In collaboration with physician and researcher Youssef Daoud, de Becker has succeeded in imaging the fetus in great detail using an innovative technique called computerized tomography (CT). This imaging technique is often used in geology to view rocks, and food technologists also use microcomputed tomography to assess the texture of food. De Bakker of the NRC: “We’re one of the pioneers in using it to study human tissue.”
A normal CT scan only shows relatively large structures in tissues, says de Becker. “But micro-CT turns out to be very suitable for soft tissues, if you give the contrast medium enough time to penetrate everywhere. We can now scan details down to a micrometer size. I expect that within 10 years all hospitals will have such a pathological examination device. This is an improvement. significant compared to the usual time-consuming microscopy.”

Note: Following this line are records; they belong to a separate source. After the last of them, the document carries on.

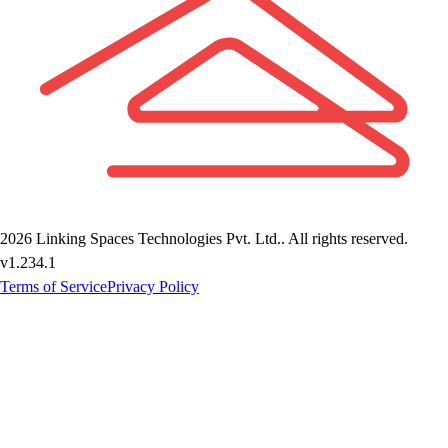
2026
Linking Spaces Technologies Pvt. Ltd.
. All rights reserved.
v
1.234.1
Terms of Service
Privacy Policy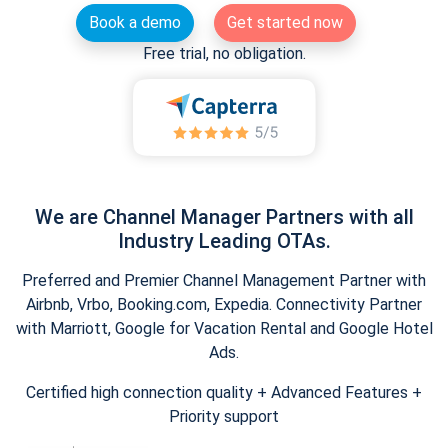
Book a demo
Get started now
Free trial, no obligation.
We are Channel Manager Partners with all
Industry Leading OTAs.
Preferred and Premier Channel Management Partner with
Airbnb, Vrbo, Booking.com, Expedia. Connectivity Partner
with Marriott, Google for Vacation Rental and Google Hotel
Ads.
Certified high connection quality + Advanced Features +
Priority support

Most Attractive Illustration Award
The above photo and videos show that the fetus is accompanied by a yolk sac of approximately the same size. Together, they are embedded in placental tissue that grows into the wall of the fallopian tube. Its publication in Radiology earned it the most attractive illustration of the year.

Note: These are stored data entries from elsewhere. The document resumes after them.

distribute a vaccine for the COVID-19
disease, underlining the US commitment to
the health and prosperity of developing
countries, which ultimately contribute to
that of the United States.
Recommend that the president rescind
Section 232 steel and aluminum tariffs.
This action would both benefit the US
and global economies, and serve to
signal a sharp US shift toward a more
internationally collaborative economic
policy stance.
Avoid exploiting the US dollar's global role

De Bakker previously visualized human embryo development in a 3D atlas. To this end, images from more than 15,000 sections of fetuses aged 15 days to 2 months were digitized. The embryos come from the Carnegie Historical Collection in the United States. The atlas clarified a number of misunderstandings about the development of the human fetus, which led to its publication in the popular scientific journal Science.
Consult the source and/or provider for more information on this letter. News may change, and include errors or inaccuracies. Also read our disclaimer and please report messages, feedback and/or images that conflict with our terms.

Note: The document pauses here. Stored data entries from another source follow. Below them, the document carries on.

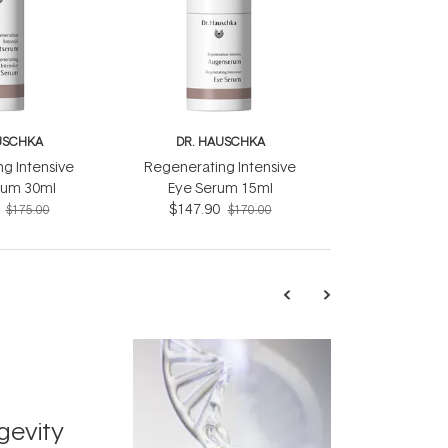
USCHKA
DR. HAUSCHKA
g Intensive
Regenerating Intensive
rum 30ml
Eye Serum 15ml
$147.90
$175.00
$170.00
TRENDING
Exosome
gevity
Skincar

Click the tags below for related posts, if any…
- Name of author and/or editor by: Amsterdam UMC
- Photographer or photographic agency: INGImages
- The source of this article: Amsterdam UMC
- What is the URL for this resource?: https://www.amsterdamumc.org/nl/vandaag/voor-het-eerst-haarscherp-beeld-van-6-weken-oud-embryo.htm
- original title: A very clear picture of a 6-week-old fetus for the first time
- the target audience: Health care professionals and students
- Date: 2022-01-03
Devoted music ninja. Zombie practitioner. Pop culture aficionado. Webaholic. Communicator. Internet nerd. Certified alcohol maven. Tv buff.